Milo Land

Proquabet - Encode text in a five-letter mishmash

Check out the project files on Codeberg

Hodoj; kudos kusob jitoz lanos kibod babap!

Turn your prose into a constant stream of encrypted and meaningless-sounding five-letter words! This Python script will convert a string of text into UTF-8 codes, and then each of those characters into a proquint, and vice versa.


To understand the proquabet, you must first understand proquints. Proquints are a way of encoding numbers into human-readable and pronounceable text by mapping subsets of that number to consonants and vowels. For instance, the 16-bit number 50,416 turns into `cigub`, and the 32-bit hexadecimal number `0x12345678` turns into `damuh-jinum`.

The creation of a proquint from a number essentially goes like this:

To understand this better, check out the page on my wiki, as it is a bit confusing without examples.


Character Encoding

So now that we have the basic idea of what proquints are, we should also talk about character encoding, the most basic of which is ASCII. As you can see in the ASCII table, each basic Western character is mapped to an 8-bit number from `0x00` to `0x7f` in hexadecimal, or `0b00000000` to `0b01111111` in binary. Using this same premise, we now have UTF-8, or Unicode, which is an extendable international character standard that includes over 150 modern and historic scripts, symbols, emojis, and more.
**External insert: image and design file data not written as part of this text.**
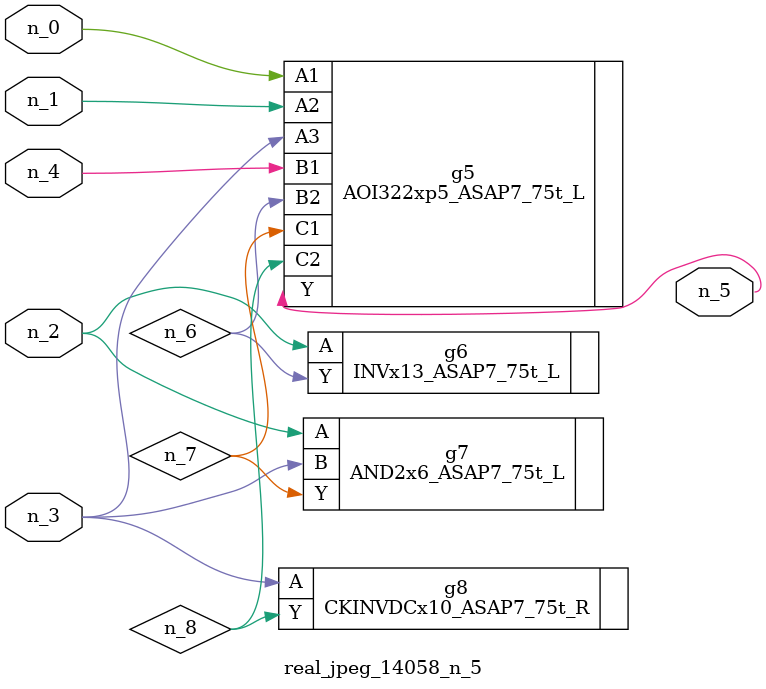
<source format=v>
module real_jpeg_14058_n_5 (n_4, n_0, n_1, n_2, n_3, n_5);

input n_4;
input n_0;
input n_1;
input n_2;
input n_3;

output n_5;

wire n_8;
wire n_6;
wire n_7;

AOI322xp5_ASAP7_75t_L g5 ( 
.A1(n_0),
.A2(n_1),
.A3(n_3),
.B1(n_4),
.B2(n_6),
.C1(n_7),
.C2(n_8),
.Y(n_5)
);

INVx13_ASAP7_75t_L g6 ( 
.A(n_2),
.Y(n_6)
);

AND2x6_ASAP7_75t_L g7 ( 
.A(n_2),
.B(n_3),
.Y(n_7)
);

CKINVDCx10_ASAP7_75t_R g8 ( 
.A(n_3),
.Y(n_8)
);


endmodule
</source>
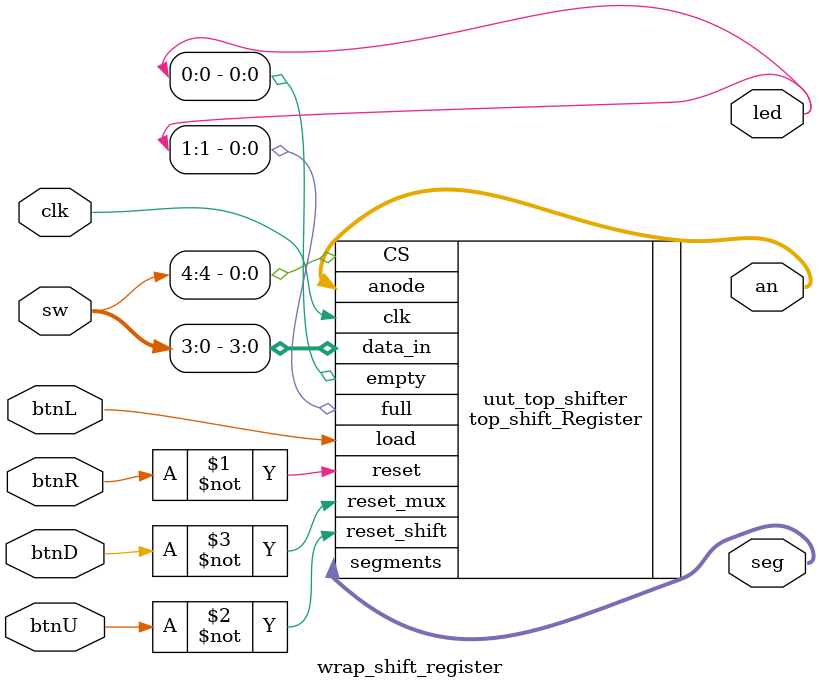
<source format=sv>
`timescale 1ns / 1ps


module wrap_shift_register
 # (parameter integer DEPTH = 4, WIDTH = 4)
 (
                input wire clk,
                input wire btnR,            //for main reset
                input wire btnU,            //for reseting the shift register
                input wire btnD,            // for reseting the mux module
                input wire btnL,            // for loading the input
                input wire [4:0] sw,        // 5 switches (4 for inputs and 1 for chip select)
                
                
                output wire [1:0] led,    // led[0]-> indicate empty and led[1]-> for full      
                output wire [3:0] an,       // 4 anodes(displays)
                output wire [6:0] seg       // 7 segments on the anode

    );


top_shift_Register
            # (.DEPTH(DEPTH), .WIDTH(WIDTH))
            uut_top_shifter
(
                    .clk(clk),
                    .reset(~btnR),
                    .reset_shift(~btnU),
                    .reset_mux(~btnD),
                    .load(btnL),
                    .data_in(sw[3:0]),
                    .CS(sw[4]),
                    
                    
                    .full(led[1]),
                    .empty(led[0]),
                    .anode(an),
                    .segments(seg)
                           
    );
 
 
 endmodule
</source>
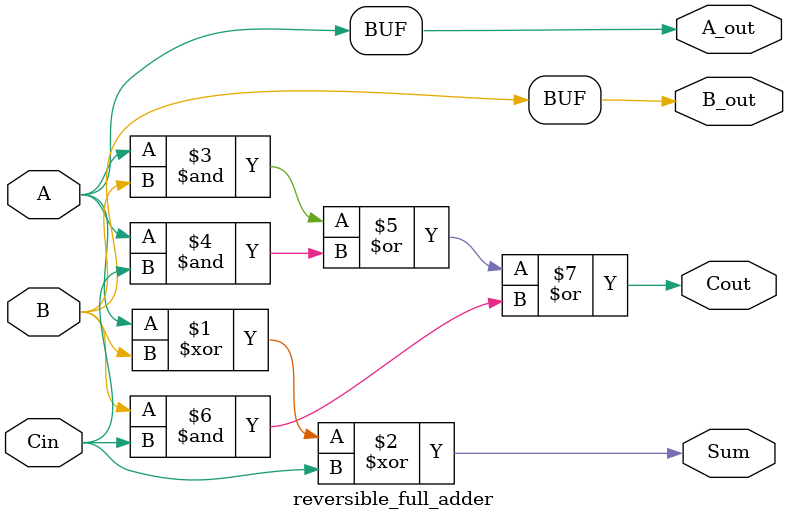
<source format=v>

module reversible_full_adder(
    input  wire A,
    input  wire B,
    input  wire Cin,
    output wire A_out,
    output wire B_out,
    output wire Sum,
    output wire Cout
);
    // preserve inputs
    assign A_out = A;
    assign B_out = B;

    // sum and carry (classical)
    assign Sum  = A ^ B ^ Cin;
    assign Cout = (A & B) | (A & Cin) | (B & Cin);
endmodule


</source>
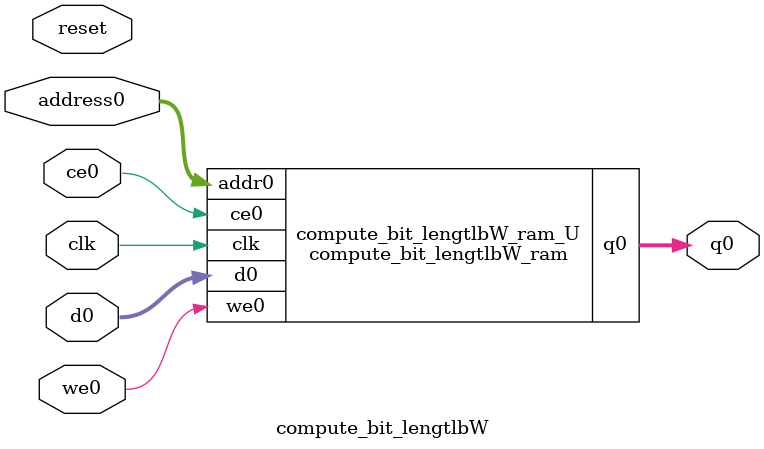
<source format=v>
`timescale 1 ns / 1 ps
module compute_bit_lengtlbW_ram (addr0, ce0, d0, we0, q0,  clk);

parameter DWIDTH = 9;
parameter AWIDTH = 6;
parameter MEM_SIZE = 64;

input[AWIDTH-1:0] addr0;
input ce0;
input[DWIDTH-1:0] d0;
input we0;
output reg[DWIDTH-1:0] q0;
input clk;

(* ram_style = "distributed" *)reg [DWIDTH-1:0] ram[0:MEM_SIZE-1];




always @(posedge clk)  
begin 
    if (ce0) begin
        if (we0) 
            ram[addr0] <= d0; 
        q0 <= ram[addr0];
    end
end


endmodule

`timescale 1 ns / 1 ps
module compute_bit_lengtlbW(
    reset,
    clk,
    address0,
    ce0,
    we0,
    d0,
    q0);

parameter DataWidth = 32'd9;
parameter AddressRange = 32'd64;
parameter AddressWidth = 32'd6;
input reset;
input clk;
input[AddressWidth - 1:0] address0;
input ce0;
input we0;
input[DataWidth - 1:0] d0;
output[DataWidth - 1:0] q0;



compute_bit_lengtlbW_ram compute_bit_lengtlbW_ram_U(
    .clk( clk ),
    .addr0( address0 ),
    .ce0( ce0 ),
    .we0( we0 ),
    .d0( d0 ),
    .q0( q0 ));

endmodule


</source>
These characters are all stored anywhere between an 8-bit to a 32-bit number, for instance 😎 is represented as `0x1F60E` in hexadecimal, or `0b00000000000000011111011000001110`.

ASCII table


Okay, okay, what does it do tho

So now that you know a proquint can convert any number into a string of text and all characters are stored as numbers, we can see how a pipeline could emerge:

Characters => Numbers => Proquints

For instance, if we start with a string of characters, like `danger lorries`, we can convert these into a series of numbers, by consulting the ASCII table:

d = 0x64
a = 0x61
n = 0x6e
g = 0x67

Then once we have our numbers, we can convert those into proquints:

0x64 = badoh
0x61 = badod
0x6e = badov
0x67 = badol

This is kind of boring, and I knew that all basic ASCII characters were only eight bits long, so I found I could smush them together to make a more varied proquint. (This doesn't work if UTF-8 characters are involved)

0x6461 = kidod
0x6e67 = kunol

If we did this with the whole phrase `danger lorries`, we would have:

kidod kunol kijuf fados kutuf lanon kijug

And this process can be reversed to bring back the characters we encoded.

But why?

For fun.